▶ [TASK]: Copy out every line from the records that includes "getPrimaryColor".

▶ [MATERIAL SUPPLIED]:
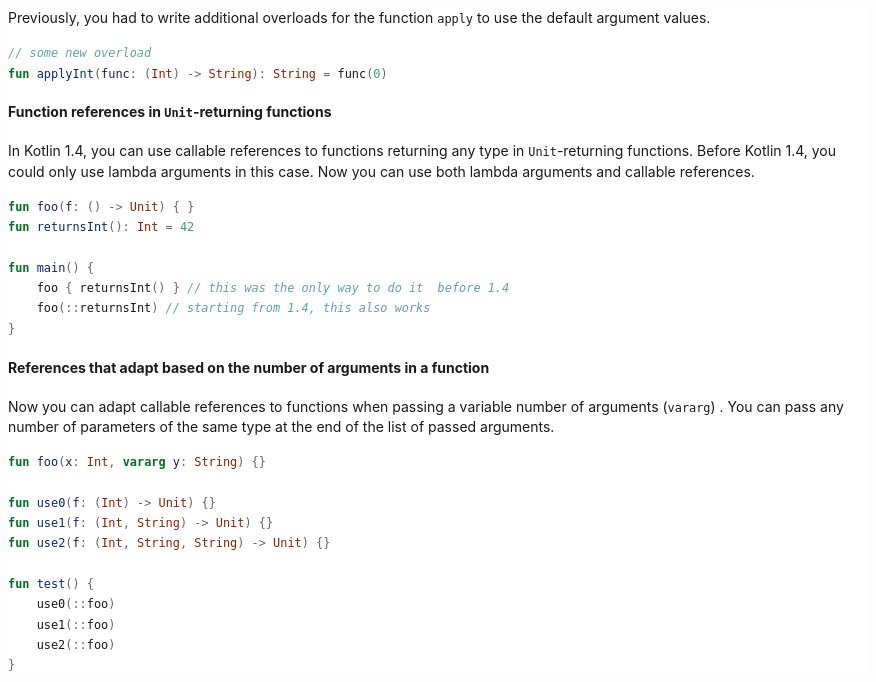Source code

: </div>

Previously, you had to write additional overloads for the function `apply` to use the default argument values.

<div class="sample" markdown="1" theme="idea" data-highlight-only>

```kotlin
// some new overload
fun applyInt(func: (Int) -> String): String = func(0) 
```

</div>

#### Function references in `Unit`-returning functions 

In Kotlin 1.4, you can use callable references to functions returning any type in `Unit`-returning functions. 
Before Kotlin 1.4, you could only use lambda arguments in this case. Now you can use both lambda arguments and callable references.

<div class="sample" markdown="1" theme="idea" data-highlight-only>

```kotlin
fun foo(f: () -> Unit) { }
fun returnsInt(): Int = 42

fun main() {
    foo { returnsInt() } // this was the only way to do it  before 1.4
    foo(::returnsInt) // starting from 1.4, this also works
}
```

</div>

#### References that adapt based on the number of arguments in a function

Now you can adapt callable references to functions when passing a variable number of arguments (`vararg`) . 
You can pass any number of parameters of the same type at the end of the list of passed arguments.

<div class="sample" markdown="1" theme="idea" data-highlight-only>

```kotlin
fun foo(x: Int, vararg y: String) {}

fun use0(f: (Int) -> Unit) {}
fun use1(f: (Int, String) -> Unit) {}
fun use2(f: (Int, String, String) -> Unit) {}

fun test() {
    use0(::foo) 
    use1(::foo) 
    use2(::foo) 
}
```
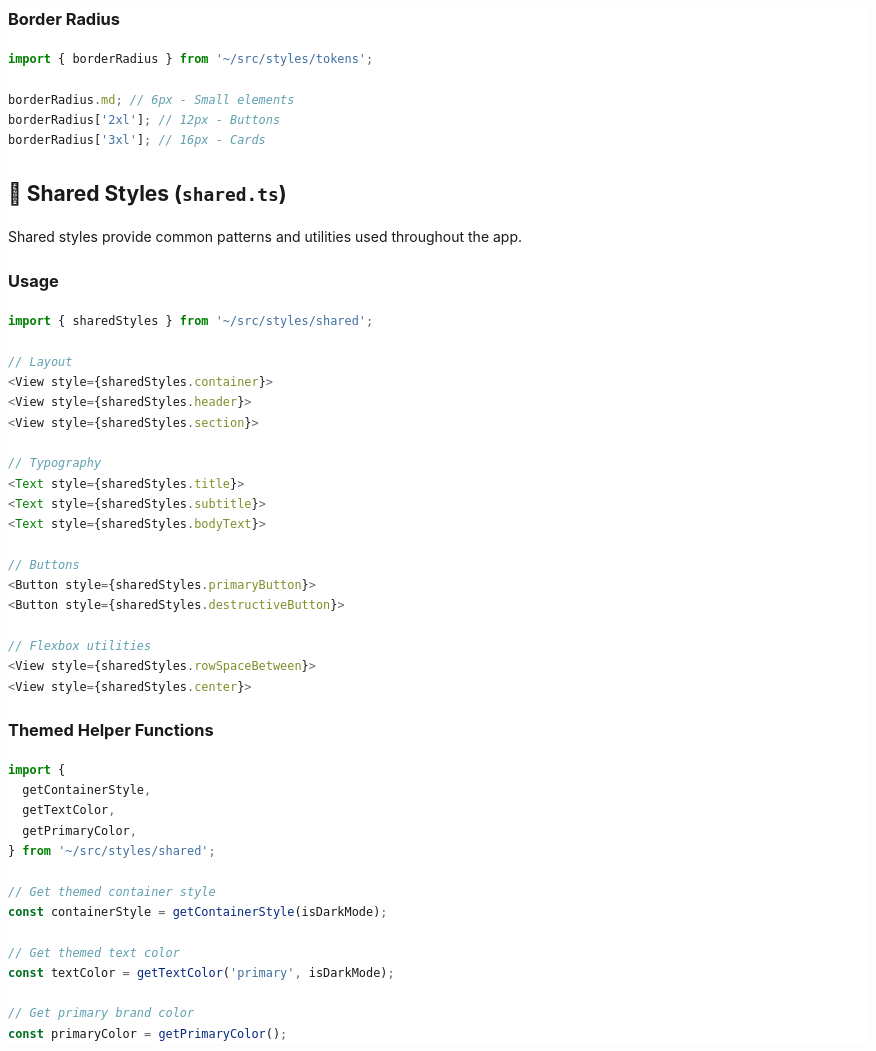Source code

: ### Border Radius

```typescript
import { borderRadius } from '~/src/styles/tokens';

borderRadius.md; // 6px - Small elements
borderRadius['2xl']; // 12px - Buttons
borderRadius['3xl']; // 16px - Cards
```

## 🧩 Shared Styles (`shared.ts`)

Shared styles provide common patterns and utilities used throughout the app.

### Usage

```typescript
import { sharedStyles } from '~/src/styles/shared';

// Layout
<View style={sharedStyles.container}>
<View style={sharedStyles.header}>
<View style={sharedStyles.section}>

// Typography
<Text style={sharedStyles.title}>
<Text style={sharedStyles.subtitle}>
<Text style={sharedStyles.bodyText}>

// Buttons
<Button style={sharedStyles.primaryButton}>
<Button style={sharedStyles.destructiveButton}>

// Flexbox utilities
<View style={sharedStyles.rowSpaceBetween}>
<View style={sharedStyles.center}>
```

### Themed Helper Functions

```typescript
import {
  getContainerStyle,
  getTextColor,
  getPrimaryColor,
} from '~/src/styles/shared';

// Get themed container style
const containerStyle = getContainerStyle(isDarkMode);

// Get themed text color
const textColor = getTextColor('primary', isDarkMode);

// Get primary brand color
const primaryColor = getPrimaryColor();
```
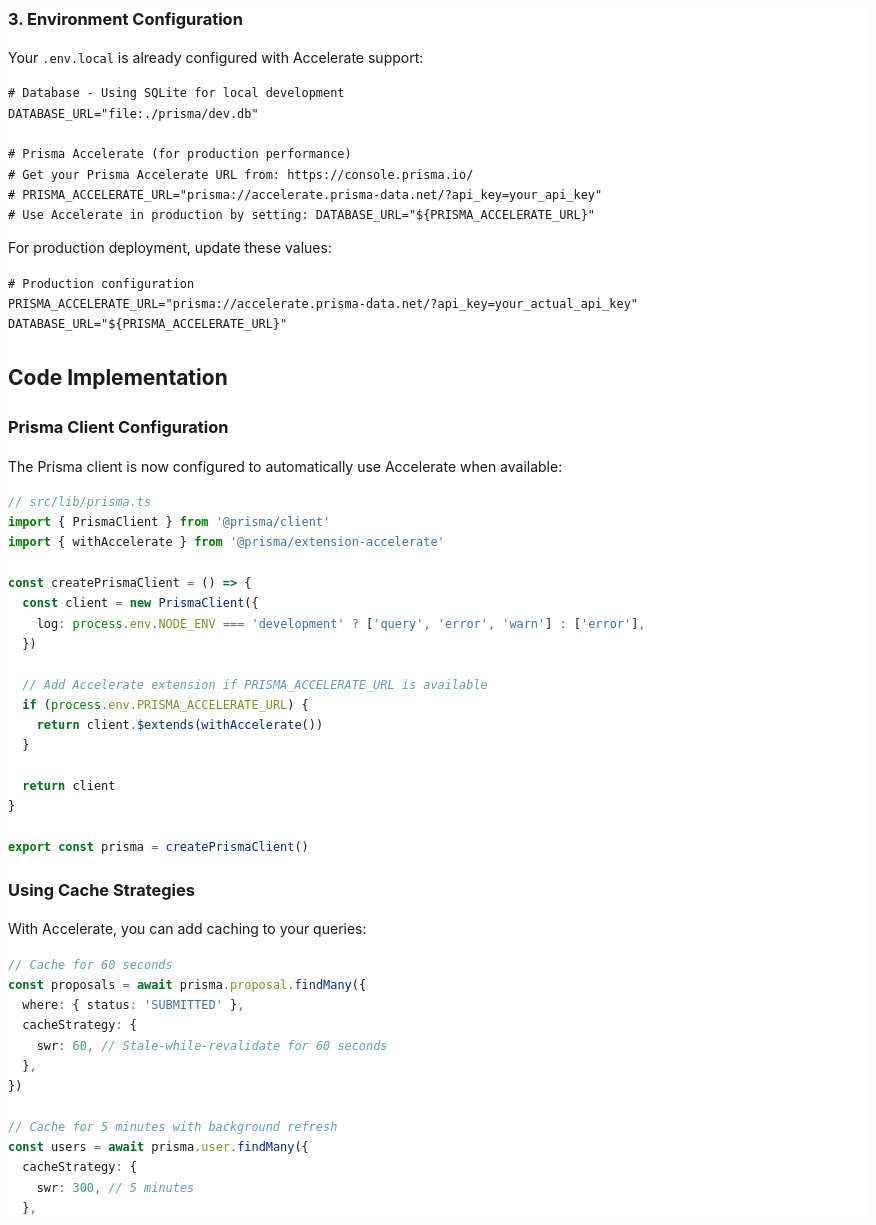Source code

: ### 3. Environment Configuration

Your `.env.local` is already configured with Accelerate support:

```env
# Database - Using SQLite for local development
DATABASE_URL="file:./prisma/dev.db"

# Prisma Accelerate (for production performance)
# Get your Prisma Accelerate URL from: https://console.prisma.io/
# PRISMA_ACCELERATE_URL="prisma://accelerate.prisma-data.net/?api_key=your_api_key"
# Use Accelerate in production by setting: DATABASE_URL="${PRISMA_ACCELERATE_URL}"
```

For production deployment, update these values:
```env
# Production configuration
PRISMA_ACCELERATE_URL="prisma://accelerate.prisma-data.net/?api_key=your_actual_api_key"
DATABASE_URL="${PRISMA_ACCELERATE_URL}"
```

## Code Implementation

### Prisma Client Configuration

The Prisma client is now configured to automatically use Accelerate when available:

```typescript
// src/lib/prisma.ts
import { PrismaClient } from '@prisma/client'
import { withAccelerate } from '@prisma/extension-accelerate'

const createPrismaClient = () => {
  const client = new PrismaClient({
    log: process.env.NODE_ENV === 'development' ? ['query', 'error', 'warn'] : ['error'],
  })

  // Add Accelerate extension if PRISMA_ACCELERATE_URL is available
  if (process.env.PRISMA_ACCELERATE_URL) {
    return client.$extends(withAccelerate())
  }

  return client
}

export const prisma = createPrismaClient()
```

### Using Cache Strategies

With Accelerate, you can add caching to your queries:

```typescript
// Cache for 60 seconds
const proposals = await prisma.proposal.findMany({
  where: { status: 'SUBMITTED' },
  cacheStrategy: {
    swr: 60, // Stale-while-revalidate for 60 seconds
  },
})

// Cache for 5 minutes with background refresh
const users = await prisma.user.findMany({
  cacheStrategy: {
    swr: 300, // 5 minutes
  },
```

▶ [SOLVED PROBLEM]:
  getPrimaryColor,
const primaryColor = getPrimaryColor();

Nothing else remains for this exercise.